BEGIN

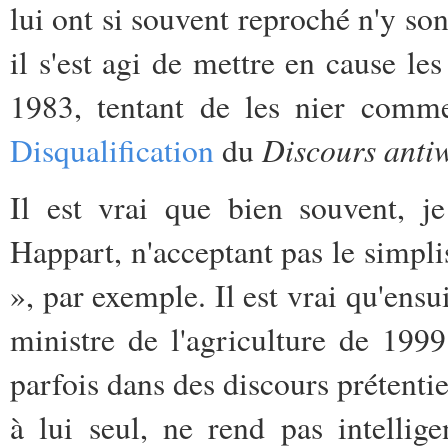
lui ont si souvent reproché n'y son
il s'est agi de mettre en cause l
1983, tentant de les nier comm
Discours anti
Disqualification
du
Il est vrai que bien souvent, j
Happart, n'acceptant pas le simp
», par exemple. Il est vrai qu'en
ministre de l'agriculture de 1999 
parfois dans des discours prétentie
à lui seul, ne rend pas intellig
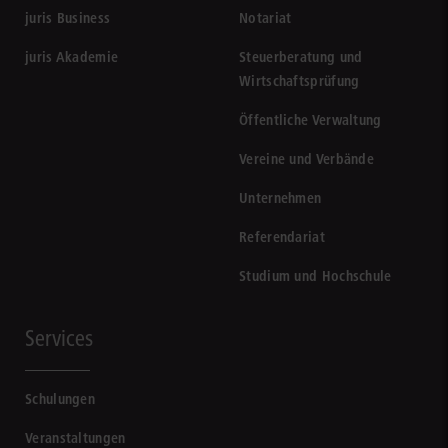
juris Business
Notariat
juris Akademie
Steuerberatung und
Wirtschaftsprüfung
Öffentliche Verwaltung
Vereine und Verbände
Unternehmen
Referendariat
Studium und Hochschule
Services
Schulungen
Veranstaltungen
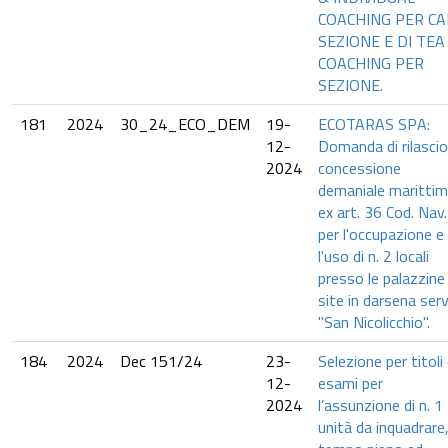
COACHING PER CA
SEZIONE E DI TEA
COACHING PER
SEZIONE.
181
2024
30_24_ECO_DEM
19-
ECOTARAS SPA:
12-
Domanda di rilascio
2024
concessione
demaniale maritti
ex art. 36 Cod. Nav.
per l'occupazione e
l'uso di n. 2 locali
presso le palazzine
site in darsena serv
"San Nicolicchio".
184
2024
Dec 151/24
23-
Selezione per titoli
12-
esami per
2024
l’assunzione di n. 1
unità da inquadrare,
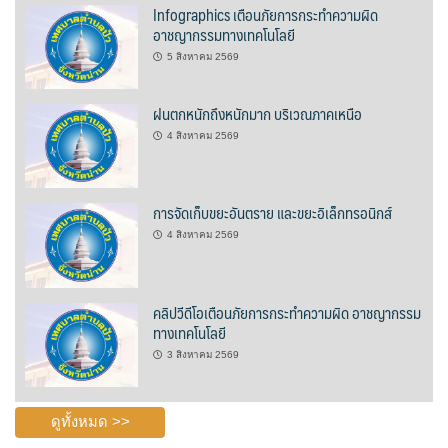
Infographics เตือนภัยการกระทำความผิด
อาชญากรรมทางเทคโนโลยี
ปรางค์ทองแมนชั่น
5 สิงหาคม 2569
ปวินท์ศิลป์แกลอรี่แอนด์รีสอร์ท
ฝนตกหนักถึงหนักมาก บริเวณภาคเหนือ
ปัว พาโนราม่า รีสอร์ท
4 สิงหาคม 2569
ปัวตรึงใจ๋ รีสอร์ท
การจัดเก็บขยะอันตราย และขยะอิเล็กทรอนิกส์
ปัวนาน่านแคมป์ปิ้ง
4 สิงหาคม 2569
ปัวพัตรา โฮเทล
คลิปวีดีโอเตือนภัยการกระทำความผิด อาชญากรรม
ปัวพาราไดซ์เพลส
ทางเทคโนโลยี
3 สิงหาคม 2569
ปัวสบายรีสอร์ท
ปัวเดอวิว บูติค รีสอร์ท
ดูทั้งหมด >>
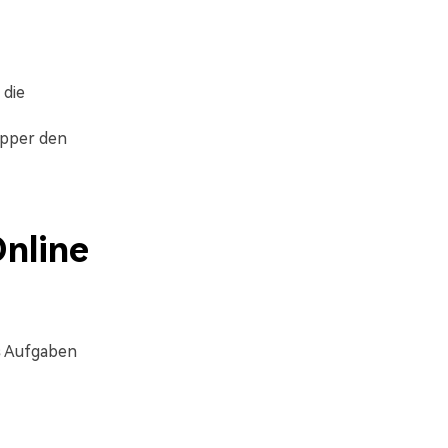
 die
ipper den
Online
s
Aufgaben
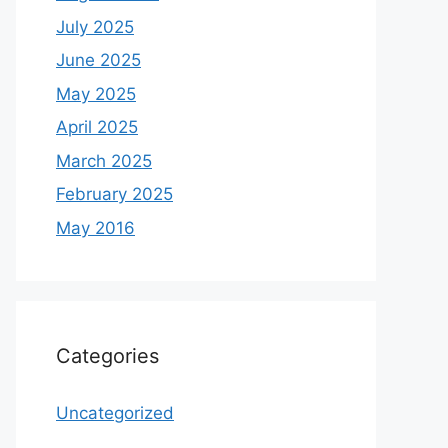
July 2025
June 2025
May 2025
April 2025
March 2025
February 2025
May 2016
Categories
Uncategorized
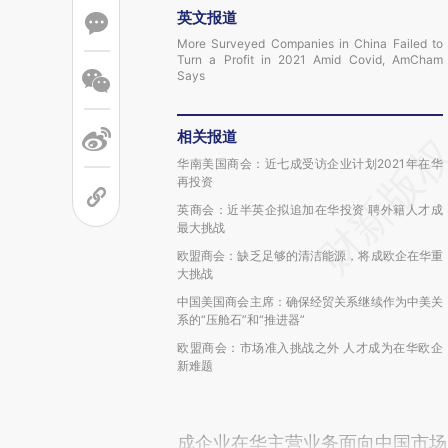
英文报道
More Surveyed Companies in China Failed to
Turn a Profit in 2021 Amid Covid, AmCham
Says
相关报道
华南美国商会：近七成受访企业计划2021年在华
再投资
英商会：近半英企拟追加在华投资 聘外籍人才成
最大挑战
欧盟商会：缺乏足够的清洁能源，将成欧企在华重
大挑战
中国美国商会主席：确保经贸关系继续作为中美关
系的“压舱石”和“推进器”
欧盟商会：市场准入挑战之外 人才成为在华欧企
新难题
成企业在华主营业务面向中国市场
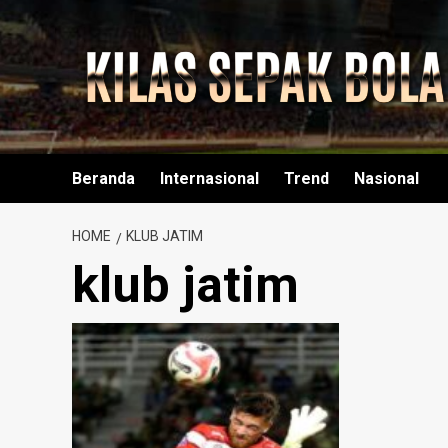
Skip
to
content
Beranda
Internasional
Trend
Nasional
HOME
KLUB JATIM
klub jatim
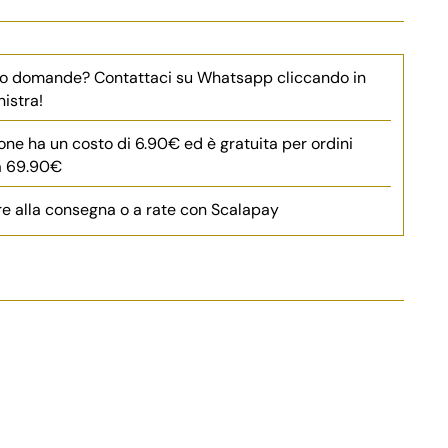
 o domande? Contattaci su Whatsapp cliccando in
nistra!
one ha un costo di 6.90€ ed è gratuita per ordini
 a 69.90€
e alla consegna o a rate con Scalapay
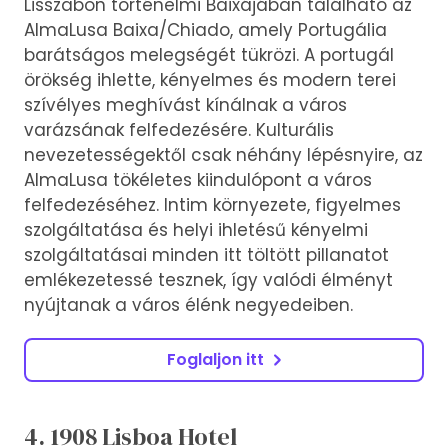
Lisszabon történelmi Baixájában található az
AlmaLusa Baixa/Chiado, amely Portugália
barátságos melegségét tükrözi. A portugál
örökség ihlette, kényelmes és modern terei
szívélyes meghívást kínálnak a város
varázsának felfedezésére. Kulturális
nevezetességektől csak néhány lépésnyire, az
AlmaLusa tökéletes kiindulópont a város
felfedezéséhez. Intim környezete, figyelmes
szolgáltatása és helyi ihletésű kényelmi
szolgáltatásai minden itt töltött pillanatot
emlékezetessé tesznek, így valódi élményt
nyújtanak a város élénk negyedeiben.
Foglaljon itt
4. 1908 Lisboa Hotel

END

### [Problem requirements]
Gather every line in the entries above that contains the word "souvent", treating uppercase and lowercase as different.

### [Written reply]
lui ont si souvent reproché n'y son
Il est vrai que bien souvent, j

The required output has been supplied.